News of Danielle's death was subject to a media embargo, although several newspapers and magazines including the Radio Times leaked news of Crace's exit in advance of the event. Digital Spy's Kris Green reports that most of the online EastEnders community had anticipated the character's exit from the soap beforehand, some as early as January 2009. Danielle's death received a mixed reaction from the EastEnders fanbase. The decision was defended by Santer, who stated:

Last night's EastEnders contained all the elements of a classic soap episode – a wedding, high drama and tragedy. We acknowledge that we didn't deliver the happy ending that many of the audience may have been hoping for, and that for some people this was upsetting. We hope viewers understand that our aim is to deliver the best drama. That doesn't always lead to a happy ending. EastEnders - like all good drama - contains a balance of storylines, both happy and sad. We're proud of the episode, the storyline which built up to it and the way the audience have engaged with it.
— Diederick Santer, bbc.co.uk

== Reception ==
Throughout the storyline the ratings were around seven or eight million; rising to around 9 million for the episode in October 2008 revealing that Danielle was Ronnie's daughter. The climax episode on 2 April 2009 drew in an average figure of 11.5 million viewers; peaking to 13.1 million viewers, causing a power surge. The power grid usually sees a surge of 500 MW at the end of an average episode of EastEnders—at 20:30 the grid saw a surge of 1,270 MW. A special episode entitled "EastEnders Revealed: The Secret Mitchell" was broadcast on 3 April 2009, giving the background of the storyline.

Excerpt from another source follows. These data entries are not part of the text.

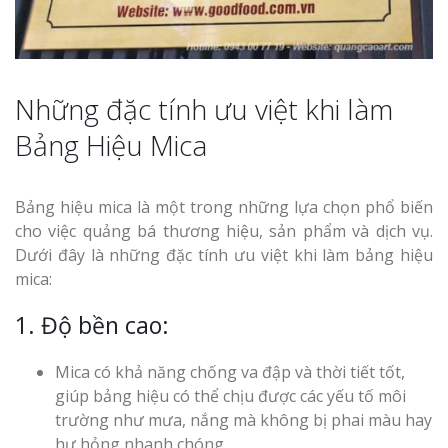
Những đặc tính ưu việt khi làm
Bảng Hiệu Mica
Bảng hiệu mica là một trong những lựa chọn phổ biến
cho việc quảng bá thương hiệu, sản phẩm và dịch vụ.
Dưới đây là những đặc tính ưu việt khi làm bảng hiệu
mica:
1. Độ bền cao:
Mica có khả năng chống va đập và thời tiết tốt,
giúp bảng hiệu có thể chịu được các yếu tố môi
trường như mưa, nắng mà không bị phai màu hay
hư hỏng nhanh chóng.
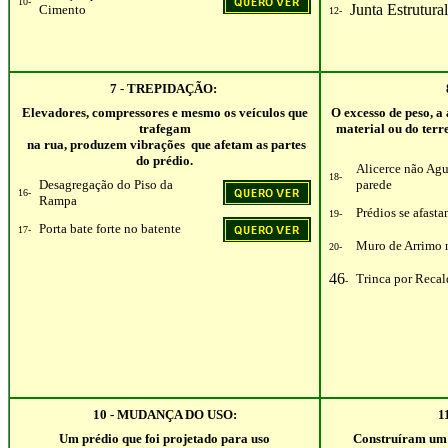
10-
J
unta Estrutural
Cimento
12-
7 - TREPIDAÇÃO:
Elevadores, compressores e mesmo os veículos que
O excesso de peso, a
trafegam
material ou do terr
na rua, produzem vibrações que afetam as partes
do prédio.
Alicerce não Agu
18-
Desagregação do Piso da
parede
16-
Rampa
Prédios se afast
19-
Porta bate forte no batente
17-
Muro de Arrimo n
20-
46
Trinca por Reca
-
10 - MUDANÇA DO USO:
1
Um prédio que foi projetado para uso
Construíram um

The storyline won "Best Storyline" at the Inside Soap Awards. and won "Best Soap Storyline" at the TV Choice Awards In addition, Lauren Crace won "Best Newcomer" at the TV Choice Awards, for her portrayal of Danielle.

Duncan Lindsay, writing for the Metro, described the effect of Danielle's death as "an uproar of the kind soaps rarely ever see". Angie Quinn of MyLondon deemed her death "tragic", and said she had been "doomed". The scene has also been called one of the soap's "most shocking scenes".